Art therapy is the default treatment based on painting. It is classified in the category of expressive art therapy with music therapy, dance therapy, and drama therapy. The definition of art therapy: Therapists use creative expressions to allow visitors to explore individual problems and potentials through non-verbal expression and artistic creation experience so that visitors can improve their self-esteem, build inner strength, and improve their skills of getting along with the outside world. Therefore, the key to art therapy is on non-verbal media.
Non-verbal media not only include painting, but also the use of clay and plasticine creation, as well as weaving and some computer and interactive media.
Art therapy has two main orientations:
1 Art is healing: art therapy tends to be artistic. Even if the meaning of the subconscious is not revealed and explained, the expressive artistic medium itself and this process will achieve therapeutic effects.
2 The combination of art and psychotherapy: Art is a window of subconsciousness.

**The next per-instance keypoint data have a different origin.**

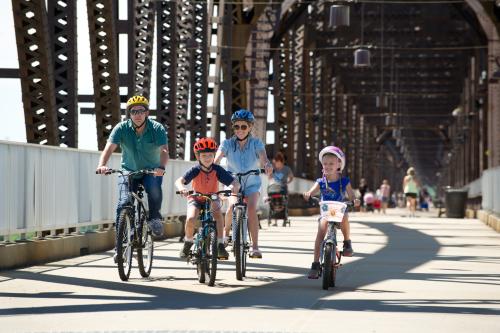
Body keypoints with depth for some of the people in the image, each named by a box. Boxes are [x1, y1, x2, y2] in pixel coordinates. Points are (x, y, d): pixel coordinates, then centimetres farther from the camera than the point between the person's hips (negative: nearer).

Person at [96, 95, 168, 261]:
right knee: (124, 204, -16)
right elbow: (109, 148, -24)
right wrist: (102, 165, -44)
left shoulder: (157, 129, -14)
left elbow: (164, 150, -27)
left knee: (154, 188, -34)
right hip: (129, 171, 1)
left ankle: (154, 219, -7)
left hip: (152, 171, -1)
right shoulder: (122, 128, -12)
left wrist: (161, 167, -49)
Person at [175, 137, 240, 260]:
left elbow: (235, 182, -25)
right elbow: (179, 181, -34)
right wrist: (182, 188, -58)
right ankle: (188, 243, 2)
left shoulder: (217, 170, -19)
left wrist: (234, 186, -49)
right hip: (196, 199, -1)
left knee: (218, 213, -30)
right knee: (190, 218, -27)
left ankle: (220, 245, -20)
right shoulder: (195, 170, -22)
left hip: (212, 199, 1)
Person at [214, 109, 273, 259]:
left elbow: (263, 157, -26)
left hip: (252, 185, 0)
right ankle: (226, 232, 2)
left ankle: (255, 246, -24)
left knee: (251, 208, -27)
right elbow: (217, 159, -23)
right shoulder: (228, 143, -7)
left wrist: (267, 165, -50)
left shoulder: (256, 143, -8)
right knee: (232, 206, -28)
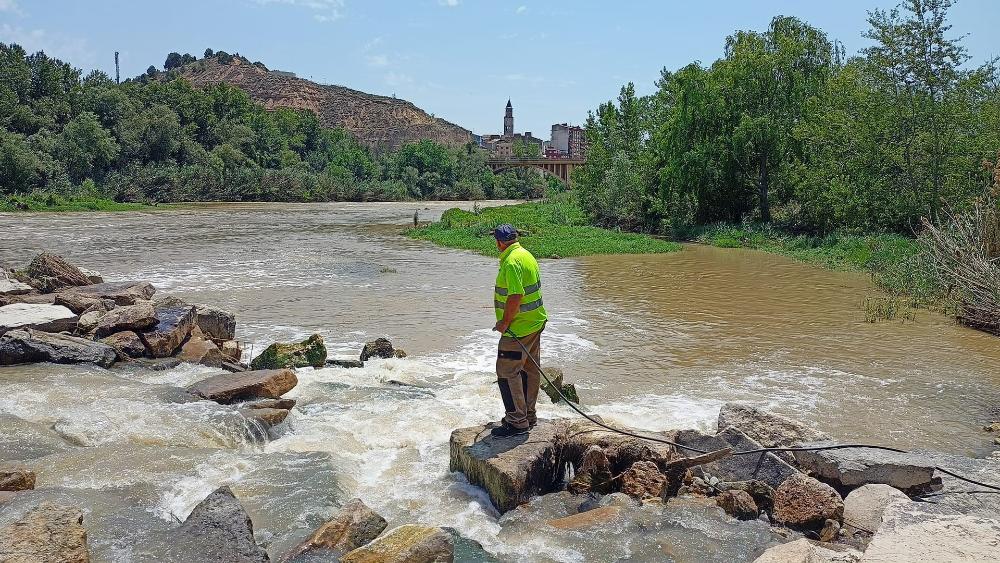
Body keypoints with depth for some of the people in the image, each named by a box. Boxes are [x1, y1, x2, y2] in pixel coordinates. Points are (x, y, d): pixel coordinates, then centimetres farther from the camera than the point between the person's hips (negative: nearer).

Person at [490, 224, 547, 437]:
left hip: (518, 329, -10)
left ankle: (517, 422, 1)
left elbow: (516, 296, -27)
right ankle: (528, 415, 28)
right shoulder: (526, 255, 12)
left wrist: (505, 322, -17)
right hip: (535, 323, 10)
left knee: (507, 373, -3)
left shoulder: (512, 262, -20)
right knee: (530, 370, 16)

The healer can analyze psychology by interpreting the symbolic meaning of the artistic image and listening to the creator's own interpretation—Margaret Naumburg (the psychotherapist-oriented art therapy theorist).

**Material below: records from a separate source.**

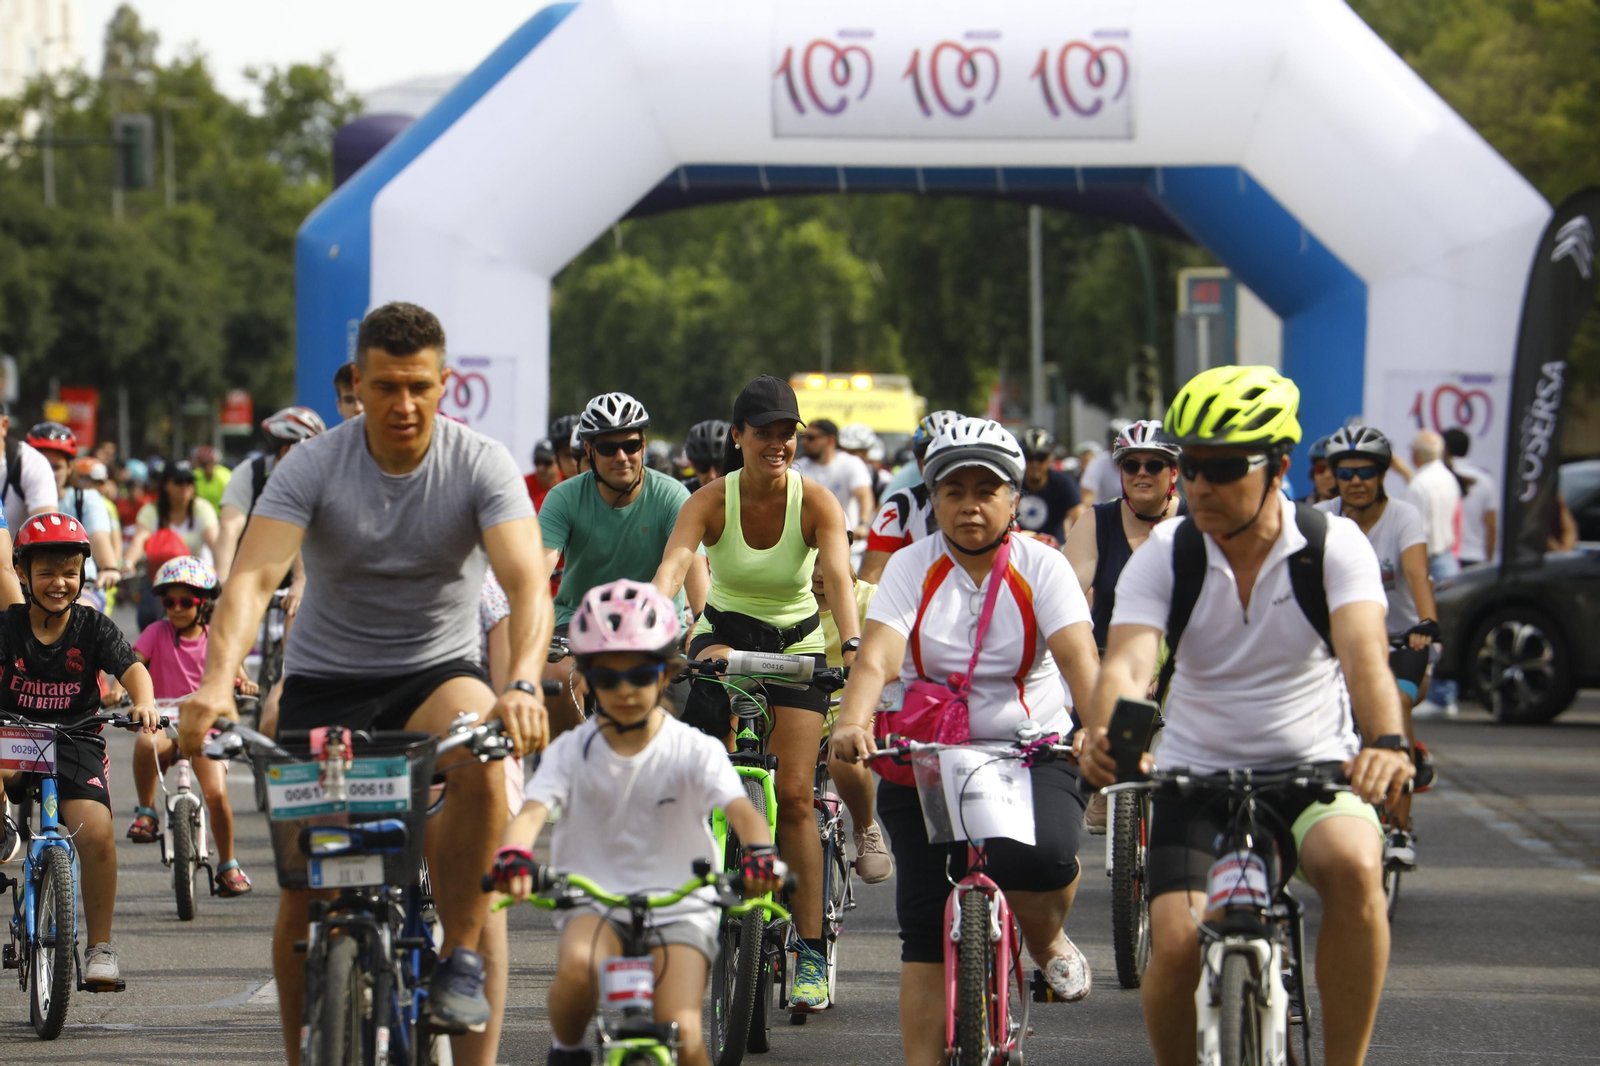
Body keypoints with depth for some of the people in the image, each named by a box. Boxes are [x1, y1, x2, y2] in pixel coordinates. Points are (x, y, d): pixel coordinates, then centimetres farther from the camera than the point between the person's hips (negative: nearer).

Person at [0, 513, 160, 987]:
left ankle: (100, 948, -7)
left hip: (75, 740, -1)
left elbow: (131, 668, -10)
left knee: (96, 834, -19)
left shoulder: (93, 627, 0)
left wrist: (144, 701, -31)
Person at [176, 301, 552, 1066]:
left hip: (438, 669, -1)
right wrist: (217, 685, -43)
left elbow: (526, 581, -26)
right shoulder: (312, 467, -13)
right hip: (327, 679, 1)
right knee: (303, 902, -5)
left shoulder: (482, 465, -14)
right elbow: (253, 578, -25)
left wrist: (522, 685, -46)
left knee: (481, 764, -36)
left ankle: (459, 956, -19)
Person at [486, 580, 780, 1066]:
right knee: (579, 967, -34)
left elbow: (740, 808, -18)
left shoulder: (694, 750, -2)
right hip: (594, 903, 1)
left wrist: (759, 853, -42)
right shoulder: (573, 751, 1)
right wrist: (513, 854, -40)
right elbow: (534, 809, -15)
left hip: (680, 909, -1)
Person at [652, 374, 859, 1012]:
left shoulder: (816, 503, -17)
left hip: (797, 643, -1)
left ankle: (810, 953, -7)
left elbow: (838, 577, -32)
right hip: (724, 635, 1)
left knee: (793, 795, -12)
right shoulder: (711, 501, -16)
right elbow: (671, 570, -31)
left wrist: (853, 647, -49)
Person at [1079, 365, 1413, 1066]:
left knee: (1354, 866, -33)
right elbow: (1126, 662, -23)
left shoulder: (1334, 545, -10)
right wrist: (1106, 736, -47)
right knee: (1178, 943, -20)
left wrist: (1385, 741, -49)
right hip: (1197, 777, 1)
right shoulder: (1164, 557, -8)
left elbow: (1364, 650, -27)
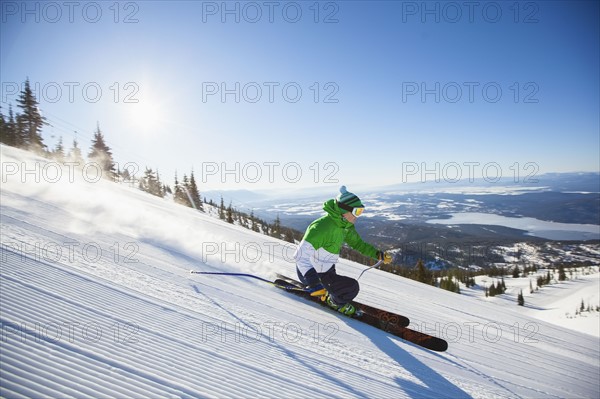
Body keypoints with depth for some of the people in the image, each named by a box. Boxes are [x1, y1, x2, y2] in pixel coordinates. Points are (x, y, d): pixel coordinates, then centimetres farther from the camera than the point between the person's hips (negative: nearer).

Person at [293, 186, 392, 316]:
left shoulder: (346, 226, -2)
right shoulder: (322, 227, -31)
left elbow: (358, 243, 14)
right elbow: (302, 255, -33)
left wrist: (378, 254, 3)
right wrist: (313, 283, -40)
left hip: (328, 269, 9)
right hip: (315, 274, -9)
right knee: (352, 287, -15)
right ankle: (336, 302, 12)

Naumburg (1973) asserted that Art therapy is a form of psychotherapy which is a unique non-verbal technique using art media as its primary methods to express and communicate. Art, in art therapy, is a diagnostic tool but a solution to solve emotional problems. Arnheim (1992) considered that art therapy could help those people who have no artistic talents to face their inner fairs.
Naumburg described 'Joy and wonder grow as the patient begins to discover his own original ways of expressing such buried conficts and repressions. Hidden doubts and fears, unvocalized hates and anxieties, begin to be liberated in both imaginatuuve and objective from through such work.' —— 《An Introduction To Art Therapy》
Reference:
Arnheim, R. (1992) To the Rescue of Art : Twenty-Six Essays. Berkeley: University of California Press.
Naumburg, M. (ed.) (1973) An introduction to art therapy: studies of the 'free' art expression of behavior problem children and adolescents as a means of diagnosis and therapy. New York: Teacher College Press.